** Tarefa **
Responda às perguntas a seguir usando o trecho sobre o diagnóstico da doença mitocondrial.
1. Quantas pessoas foram pesquisadas no estudo de 2018?
2. Em média, quantos profissionais médicos diferentes essas pessoas visitaram antes de receberem o diagnóstico?
3. Com o que começa o processo de diagnóstico?

** Extrato do documento **
O diagnóstico da doença 

A doença mitocondrial é muito difícil de diagnosticar. Isso se deve à grande diversidade dos tipos de mutações envolvidas e dos sintomas que podem causar. Um estudo de 2018 explorou os desafios associados ao recebimento de um diagnóstico de doença mitocondrial. Foram pesquisadas 210 pessoas que foram diagnosticadas com doença mitocondrial e descobriram que:

 

  • Em média, as pessoas visitaram oito profissionais médicos diferentes antes de receberem o diagnóstico.
  • A maioria das pessoas, 54,6%, recebeu um ou mais diagnósticos diferentes de doença mitocondrial antes do diagnóstico final.
  • O processo de diagnóstico começa com um exame físico e um histórico médico pessoal e familiar completo.

** Dados coletados **
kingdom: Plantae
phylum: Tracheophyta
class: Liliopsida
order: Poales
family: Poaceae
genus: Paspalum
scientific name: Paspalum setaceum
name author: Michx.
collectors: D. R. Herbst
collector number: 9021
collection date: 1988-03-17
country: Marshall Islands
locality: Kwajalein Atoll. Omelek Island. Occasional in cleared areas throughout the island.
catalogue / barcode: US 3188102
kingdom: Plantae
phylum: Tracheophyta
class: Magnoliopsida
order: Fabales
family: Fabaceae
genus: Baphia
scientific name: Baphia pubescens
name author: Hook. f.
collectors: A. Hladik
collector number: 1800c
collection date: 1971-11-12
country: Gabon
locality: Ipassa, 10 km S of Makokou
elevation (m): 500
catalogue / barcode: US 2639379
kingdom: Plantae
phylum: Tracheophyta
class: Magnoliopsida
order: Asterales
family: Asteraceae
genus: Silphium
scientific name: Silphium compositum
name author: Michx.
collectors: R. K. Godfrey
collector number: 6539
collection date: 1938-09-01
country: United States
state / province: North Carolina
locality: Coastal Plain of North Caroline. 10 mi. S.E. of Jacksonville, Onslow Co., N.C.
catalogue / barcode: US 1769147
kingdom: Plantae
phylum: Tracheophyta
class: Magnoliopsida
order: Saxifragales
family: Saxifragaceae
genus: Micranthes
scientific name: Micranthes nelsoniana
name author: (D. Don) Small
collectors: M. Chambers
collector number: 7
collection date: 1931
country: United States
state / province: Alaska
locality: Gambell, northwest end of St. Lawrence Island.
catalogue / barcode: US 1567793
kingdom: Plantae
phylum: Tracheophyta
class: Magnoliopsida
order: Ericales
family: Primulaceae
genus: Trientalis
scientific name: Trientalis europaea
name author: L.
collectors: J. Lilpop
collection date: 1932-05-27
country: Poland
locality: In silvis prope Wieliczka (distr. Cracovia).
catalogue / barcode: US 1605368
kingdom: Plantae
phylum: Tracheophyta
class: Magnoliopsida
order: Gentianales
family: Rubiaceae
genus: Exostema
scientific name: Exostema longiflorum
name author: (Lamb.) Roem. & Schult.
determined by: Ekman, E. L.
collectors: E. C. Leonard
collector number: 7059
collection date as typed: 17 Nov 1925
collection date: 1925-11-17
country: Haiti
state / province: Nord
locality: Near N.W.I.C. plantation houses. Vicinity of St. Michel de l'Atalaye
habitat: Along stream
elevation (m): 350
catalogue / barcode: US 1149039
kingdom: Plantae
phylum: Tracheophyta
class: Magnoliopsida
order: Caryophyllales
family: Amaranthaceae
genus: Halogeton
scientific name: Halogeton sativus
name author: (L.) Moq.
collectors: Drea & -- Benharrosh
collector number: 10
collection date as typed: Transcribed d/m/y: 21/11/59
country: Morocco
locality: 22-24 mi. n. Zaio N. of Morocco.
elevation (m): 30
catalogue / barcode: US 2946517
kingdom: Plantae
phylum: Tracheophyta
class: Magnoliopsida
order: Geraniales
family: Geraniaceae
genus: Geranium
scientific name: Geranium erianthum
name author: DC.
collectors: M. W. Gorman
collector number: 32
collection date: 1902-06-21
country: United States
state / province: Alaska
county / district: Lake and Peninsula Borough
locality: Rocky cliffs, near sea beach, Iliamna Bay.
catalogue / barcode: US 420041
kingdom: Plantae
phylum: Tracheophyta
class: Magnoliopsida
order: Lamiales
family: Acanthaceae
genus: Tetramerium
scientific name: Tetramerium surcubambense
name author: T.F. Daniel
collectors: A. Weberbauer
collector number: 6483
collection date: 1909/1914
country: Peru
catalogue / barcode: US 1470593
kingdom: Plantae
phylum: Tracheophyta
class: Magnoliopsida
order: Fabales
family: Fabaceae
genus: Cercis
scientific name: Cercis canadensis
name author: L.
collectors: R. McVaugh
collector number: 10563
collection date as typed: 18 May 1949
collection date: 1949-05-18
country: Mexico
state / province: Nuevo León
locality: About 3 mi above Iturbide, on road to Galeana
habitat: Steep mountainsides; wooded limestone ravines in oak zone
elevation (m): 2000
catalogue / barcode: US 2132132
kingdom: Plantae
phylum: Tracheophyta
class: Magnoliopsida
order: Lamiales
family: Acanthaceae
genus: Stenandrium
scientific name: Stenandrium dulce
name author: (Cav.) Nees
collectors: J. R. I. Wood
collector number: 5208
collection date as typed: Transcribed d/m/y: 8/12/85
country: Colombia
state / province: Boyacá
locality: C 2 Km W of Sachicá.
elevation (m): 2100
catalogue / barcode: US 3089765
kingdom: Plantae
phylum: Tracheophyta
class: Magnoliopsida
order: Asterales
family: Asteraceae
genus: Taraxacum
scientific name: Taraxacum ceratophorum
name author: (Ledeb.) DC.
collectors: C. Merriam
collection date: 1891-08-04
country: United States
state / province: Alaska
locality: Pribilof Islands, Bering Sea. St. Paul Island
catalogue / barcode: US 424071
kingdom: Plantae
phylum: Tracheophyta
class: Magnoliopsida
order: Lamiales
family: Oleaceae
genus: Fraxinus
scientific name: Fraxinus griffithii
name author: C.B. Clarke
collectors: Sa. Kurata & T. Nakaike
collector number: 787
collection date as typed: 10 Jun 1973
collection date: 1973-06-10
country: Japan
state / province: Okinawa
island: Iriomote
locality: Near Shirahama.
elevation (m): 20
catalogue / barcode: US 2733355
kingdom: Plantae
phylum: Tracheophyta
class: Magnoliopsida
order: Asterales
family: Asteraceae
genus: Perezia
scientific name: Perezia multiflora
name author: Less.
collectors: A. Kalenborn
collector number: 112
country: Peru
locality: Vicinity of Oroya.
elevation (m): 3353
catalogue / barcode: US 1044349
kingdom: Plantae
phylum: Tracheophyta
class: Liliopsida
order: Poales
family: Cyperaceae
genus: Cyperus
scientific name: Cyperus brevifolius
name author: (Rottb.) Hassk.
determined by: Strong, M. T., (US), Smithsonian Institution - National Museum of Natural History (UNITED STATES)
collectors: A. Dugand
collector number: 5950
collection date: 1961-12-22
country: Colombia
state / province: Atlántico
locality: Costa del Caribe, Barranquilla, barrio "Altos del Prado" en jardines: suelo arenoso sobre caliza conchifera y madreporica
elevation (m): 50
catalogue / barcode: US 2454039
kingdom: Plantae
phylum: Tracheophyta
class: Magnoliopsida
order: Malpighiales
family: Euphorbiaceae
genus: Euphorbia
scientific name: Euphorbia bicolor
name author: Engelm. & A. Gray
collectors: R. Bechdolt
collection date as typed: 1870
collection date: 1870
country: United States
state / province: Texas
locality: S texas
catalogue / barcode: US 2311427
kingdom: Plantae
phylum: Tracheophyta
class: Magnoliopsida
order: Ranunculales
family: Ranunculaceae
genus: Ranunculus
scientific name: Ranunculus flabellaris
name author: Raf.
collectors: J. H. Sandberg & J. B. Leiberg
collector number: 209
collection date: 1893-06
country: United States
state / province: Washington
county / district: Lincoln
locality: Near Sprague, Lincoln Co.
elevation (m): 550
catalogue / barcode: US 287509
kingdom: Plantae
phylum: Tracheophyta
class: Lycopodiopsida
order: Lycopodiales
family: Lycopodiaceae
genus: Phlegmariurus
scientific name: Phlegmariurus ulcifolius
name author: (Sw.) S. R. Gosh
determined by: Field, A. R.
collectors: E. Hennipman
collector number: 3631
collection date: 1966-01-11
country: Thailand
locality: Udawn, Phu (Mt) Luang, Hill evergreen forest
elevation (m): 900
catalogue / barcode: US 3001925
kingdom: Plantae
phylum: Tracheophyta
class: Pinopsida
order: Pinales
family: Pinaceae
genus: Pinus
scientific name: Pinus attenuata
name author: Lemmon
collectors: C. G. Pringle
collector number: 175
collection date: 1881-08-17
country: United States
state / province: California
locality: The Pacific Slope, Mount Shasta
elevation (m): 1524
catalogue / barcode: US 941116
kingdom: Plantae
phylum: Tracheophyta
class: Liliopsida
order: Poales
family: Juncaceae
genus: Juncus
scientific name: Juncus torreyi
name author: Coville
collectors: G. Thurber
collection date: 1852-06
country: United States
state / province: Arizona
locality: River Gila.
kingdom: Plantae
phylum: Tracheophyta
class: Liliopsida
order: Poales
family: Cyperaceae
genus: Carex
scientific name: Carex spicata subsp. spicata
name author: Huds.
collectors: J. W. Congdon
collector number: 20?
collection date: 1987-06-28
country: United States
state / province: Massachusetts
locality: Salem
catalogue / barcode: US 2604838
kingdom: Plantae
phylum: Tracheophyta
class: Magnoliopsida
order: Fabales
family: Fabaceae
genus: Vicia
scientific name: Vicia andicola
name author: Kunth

** Solução do exercício **
1. Foram pesquisadas 210 pessoas diagnosticadas com doença mitocondrial.
2. Em média, elas visitaram oito profissionais médicos diferentes.
3. O processo começa com um exame físico e um histórico médico pessoal e familiar completo.